Friday, August 1, 2008

Dying in New Orleans

Po-Boy Views
Phil LaMancusa
The Longer That You Live
Hello In There
She’ll be going on thirteen in cat years, he’ll be a little over seventy in human terms. She’s in a convalescent home on the West Bank and he’s at home; they both appear to be circling the drain, failing slowly but surely, the treachery of physical forms giving out while the spirit of life fights to remain among us.
For the people that love them, it is a heartbreaking death-watch. It is a wearing down of deep emotions, like being one breath away from bursting into the tears in the face of loss unremitting. The heart remains a weight to carry. The next phone-call may bring news of the end.
This is a Valentine card to them: Verita Thompson and Phil the cat. Hello in there…and goodbye.
I met them both, separately, about eight years ago. They were both strong and alive, full of piss and vinegar, élan, and elegance, vitality and vigor.
Phil was a new rescue from Fairhope, Alabama; brought to New Orleans for a new lease on life. Personable and loving, mischievous and bold, honorable and agile; he soon became the king of the courtyard and a bane to small birds and rodents. Hell, I don’t need to tell you how a big gray lug of a boy tabby can win you over while he establishes his own kingdom (over you, your belongings and surroundings), stealing your heart with love full and pure.
He came to a whistle and a call of his name. He was equally at home in the neighbor’s apartments and often came home late, smelling of tobacco and a good time. The girls called him ‘Phil-boy’. The guys just called him ‘Buddy’. He was part of the pack of critters that stayed through the storm and evacuated to San Francisco and back. He’s been around, now he’s going down.
Two years ago he was diagnosed with FIV and separated from the other cats. Medication was prescribed and Phil was supervised a little more closely.
But wait. Before you might have the nerve to think that Phil was quarantined, let me again tell you how we treat our heroes. Phil still has free range of his kingdom. It was Bob and Pepper that made the adjustments. Pepper, who has been an inside feline…remains that way. Bob, who was Phil’s sidekick was promoted to shop cat and relocated to Toulouse St.

• **Data under study**
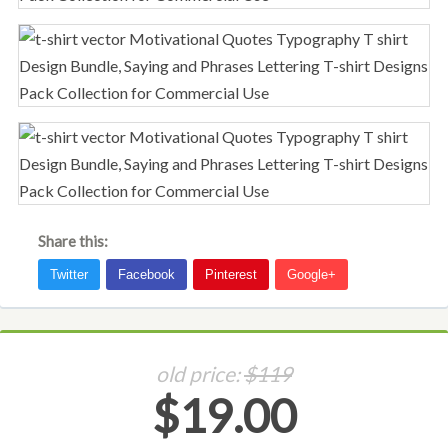
Share this:
old price:
$119
$19.00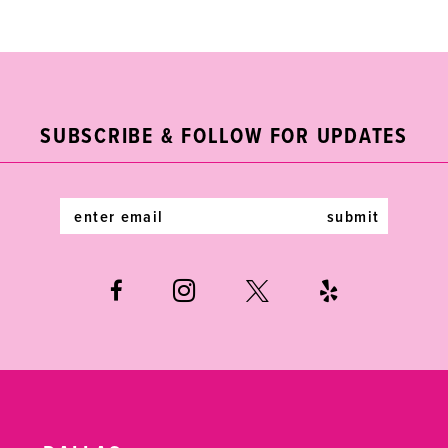
1
List
List
10
#4c464f3301
#25c18b4dd8
2
11
to
to
end
end
3
12
SUBSCRIBE & FOLLOW FOR UPDATES
4
13
5
14
submit
6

• **Brief**
Answer these questions about the "Dying in New Orleans" column:
(a) Where was Phil rescued from?
(b) Where did the pack of critters evacuate to during the storm?
(c) Which cat was promoted to shop cat, and where was it relocated?

• **Response to this exercise**
(a) Fairhope, Alabama
(b) San Francisco
(c) Bob, relocated to Toulouse St.